Saved entries:
◇ ◇ ◇ ◇

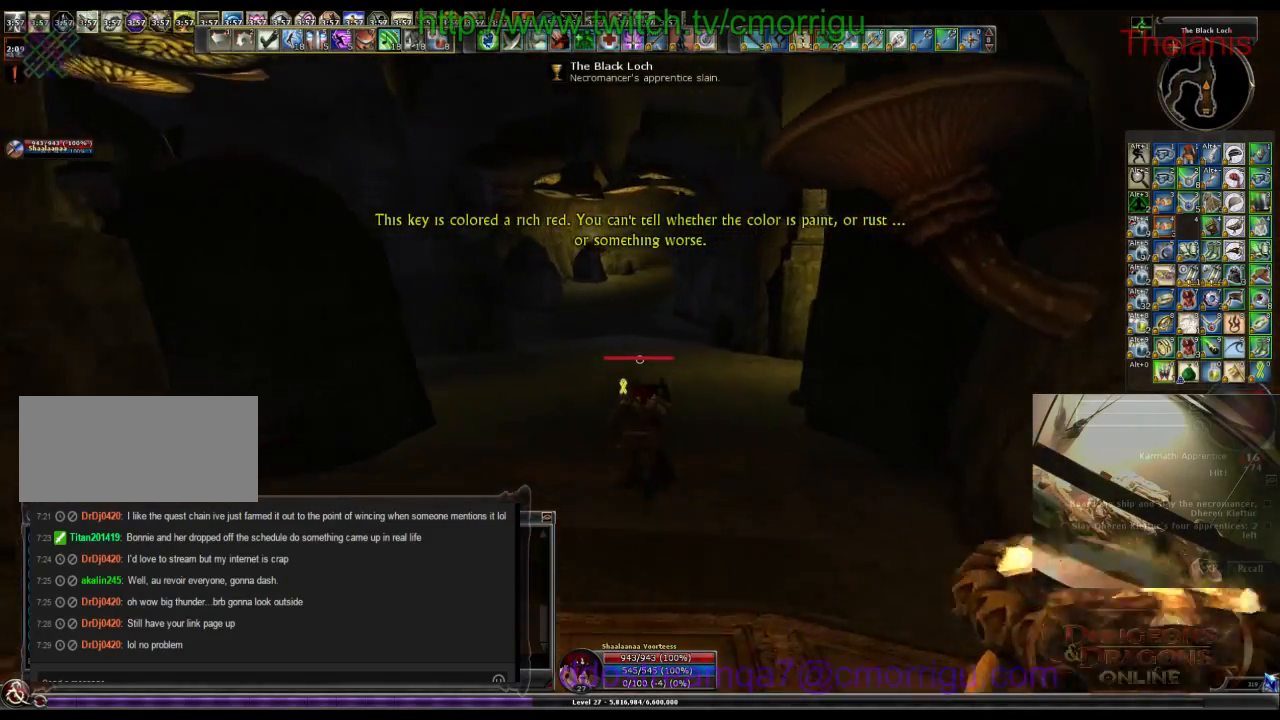
{"keys": ["w"], "events": []}
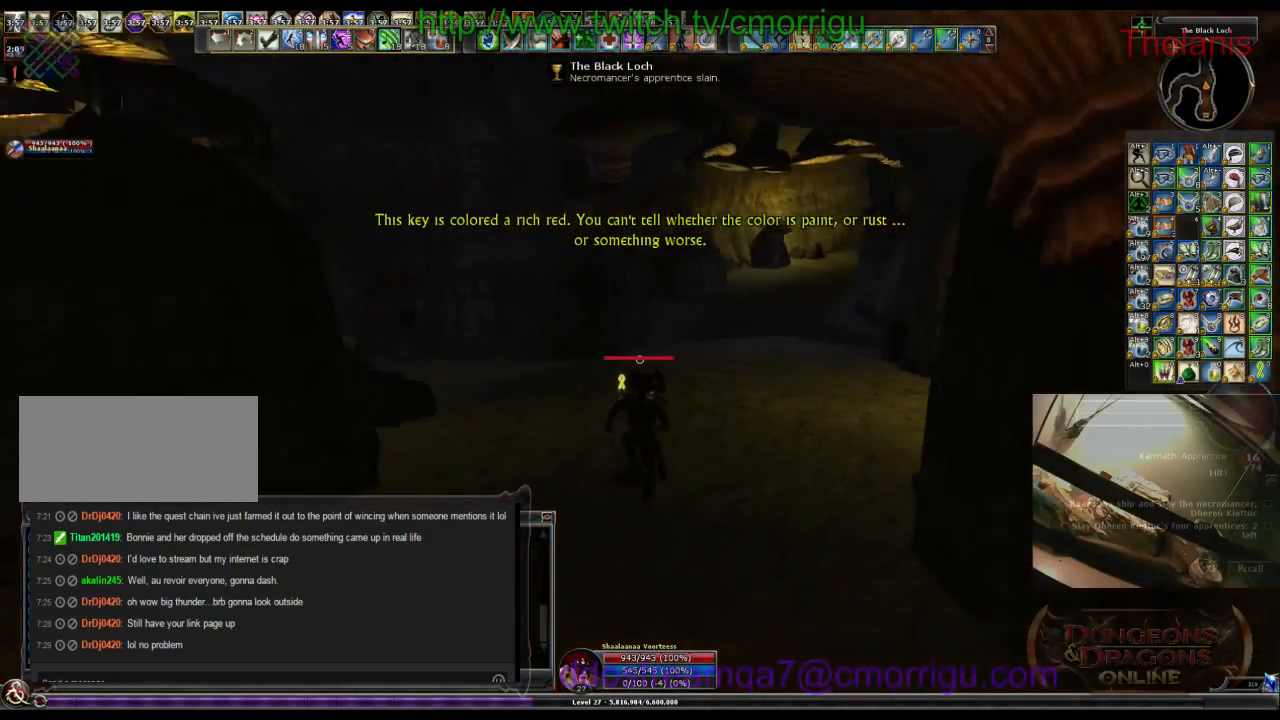
{"keys": ["w"], "events": []}
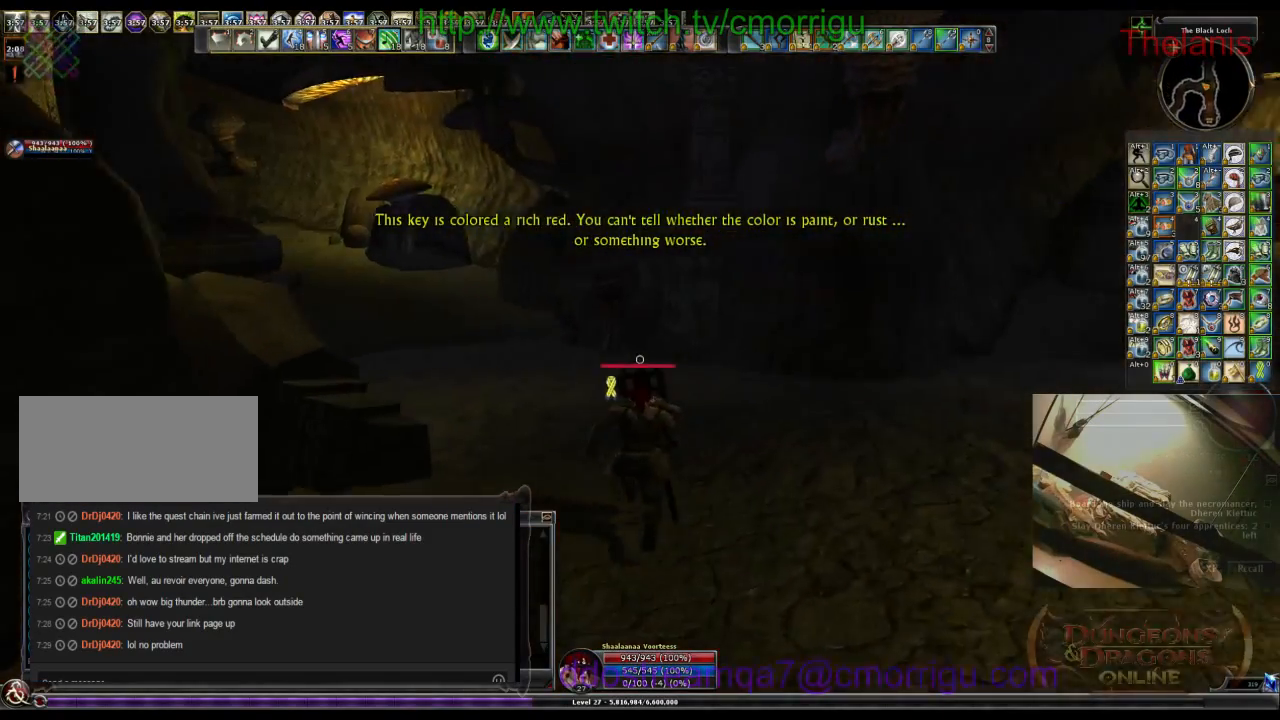
{"keys": ["w"], "events": []}
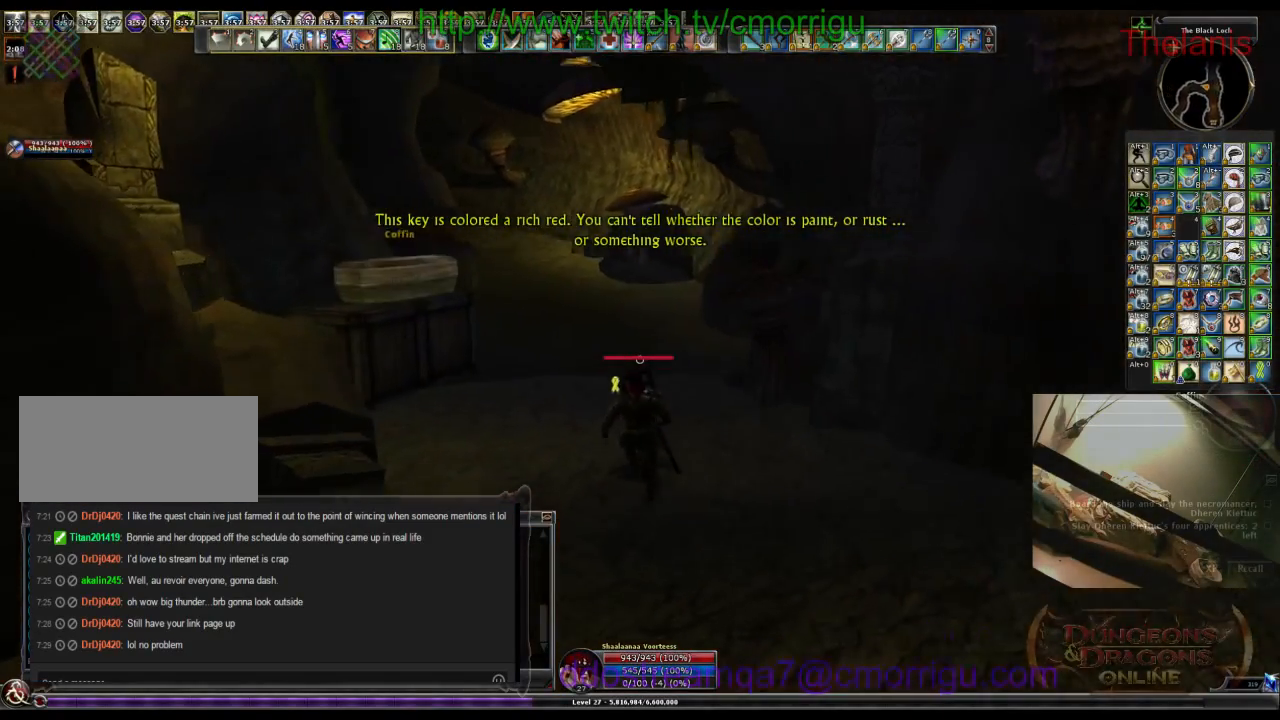
{"keys": ["w"], "events": []}
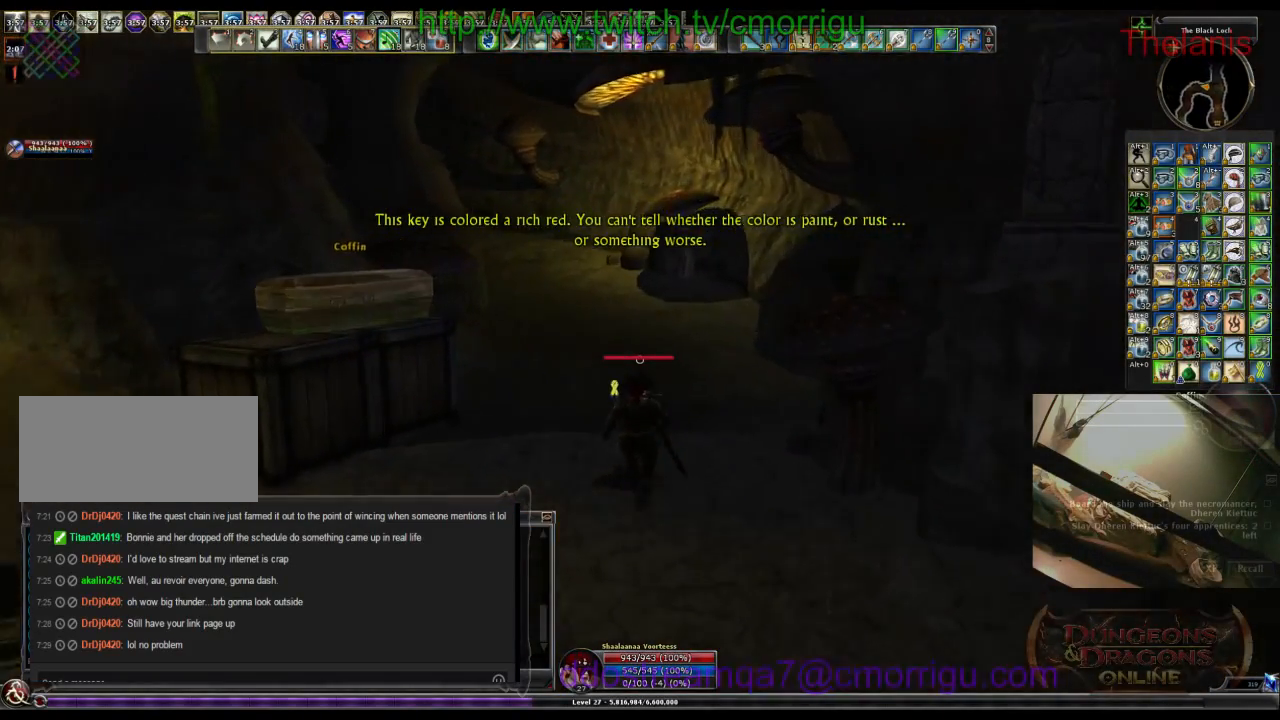
{"keys": ["w"], "events": []}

◇ ◇ ◇ ◇

**Instructions to follow**
Each entry above must be set down word for word; none of its pictures belong in the copy.

**Result**
{"keys": ["w"], "events": []}
{"keys": ["w"], "events": []}
{"keys": ["w"], "events": []}
{"keys": ["w"], "events": []}
{"keys": ["w"], "events": []}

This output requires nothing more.